(ASSIGNMENT): Copy out exactly the lines from the one containing "neck: (313, 203)" to the end of the records below, both included, and nothing else.

--------------------------------

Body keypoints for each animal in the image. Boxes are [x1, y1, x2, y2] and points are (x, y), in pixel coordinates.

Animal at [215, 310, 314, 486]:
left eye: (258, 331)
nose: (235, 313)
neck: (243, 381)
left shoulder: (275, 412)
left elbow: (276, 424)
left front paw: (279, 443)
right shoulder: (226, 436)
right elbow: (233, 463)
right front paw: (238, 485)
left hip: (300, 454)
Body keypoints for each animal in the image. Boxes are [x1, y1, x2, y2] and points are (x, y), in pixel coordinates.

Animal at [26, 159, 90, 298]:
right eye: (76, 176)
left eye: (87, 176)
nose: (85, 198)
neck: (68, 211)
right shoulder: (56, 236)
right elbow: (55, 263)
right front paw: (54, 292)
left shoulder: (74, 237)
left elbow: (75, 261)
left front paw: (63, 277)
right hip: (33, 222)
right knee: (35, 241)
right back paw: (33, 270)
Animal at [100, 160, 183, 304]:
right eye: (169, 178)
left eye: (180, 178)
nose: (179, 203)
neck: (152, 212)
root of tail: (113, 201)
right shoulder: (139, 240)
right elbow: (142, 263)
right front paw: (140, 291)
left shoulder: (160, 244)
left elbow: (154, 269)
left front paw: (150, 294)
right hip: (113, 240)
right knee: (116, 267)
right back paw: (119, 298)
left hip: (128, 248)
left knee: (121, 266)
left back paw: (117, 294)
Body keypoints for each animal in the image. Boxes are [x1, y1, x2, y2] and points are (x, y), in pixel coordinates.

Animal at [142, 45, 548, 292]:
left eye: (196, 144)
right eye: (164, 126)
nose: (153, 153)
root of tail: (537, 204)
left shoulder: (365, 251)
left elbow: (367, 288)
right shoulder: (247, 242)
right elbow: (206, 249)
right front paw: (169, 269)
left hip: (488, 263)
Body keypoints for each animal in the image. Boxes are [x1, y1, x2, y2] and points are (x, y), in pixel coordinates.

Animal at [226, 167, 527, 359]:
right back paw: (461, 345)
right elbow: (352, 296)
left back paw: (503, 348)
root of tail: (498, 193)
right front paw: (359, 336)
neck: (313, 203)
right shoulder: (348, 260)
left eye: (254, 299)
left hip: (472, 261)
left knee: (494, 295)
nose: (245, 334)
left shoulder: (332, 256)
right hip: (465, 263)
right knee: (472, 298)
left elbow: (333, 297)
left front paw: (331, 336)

--------------------------------

(ANSWER FOR THE TASK):
neck: (313, 203)
right shoulder: (348, 260)
left eye: (254, 299)
left hip: (472, 261)
left knee: (494, 295)
nose: (245, 334)
left shoulder: (332, 256)
right hip: (465, 263)
right knee: (472, 298)
left elbow: (333, 297)
left front paw: (331, 336)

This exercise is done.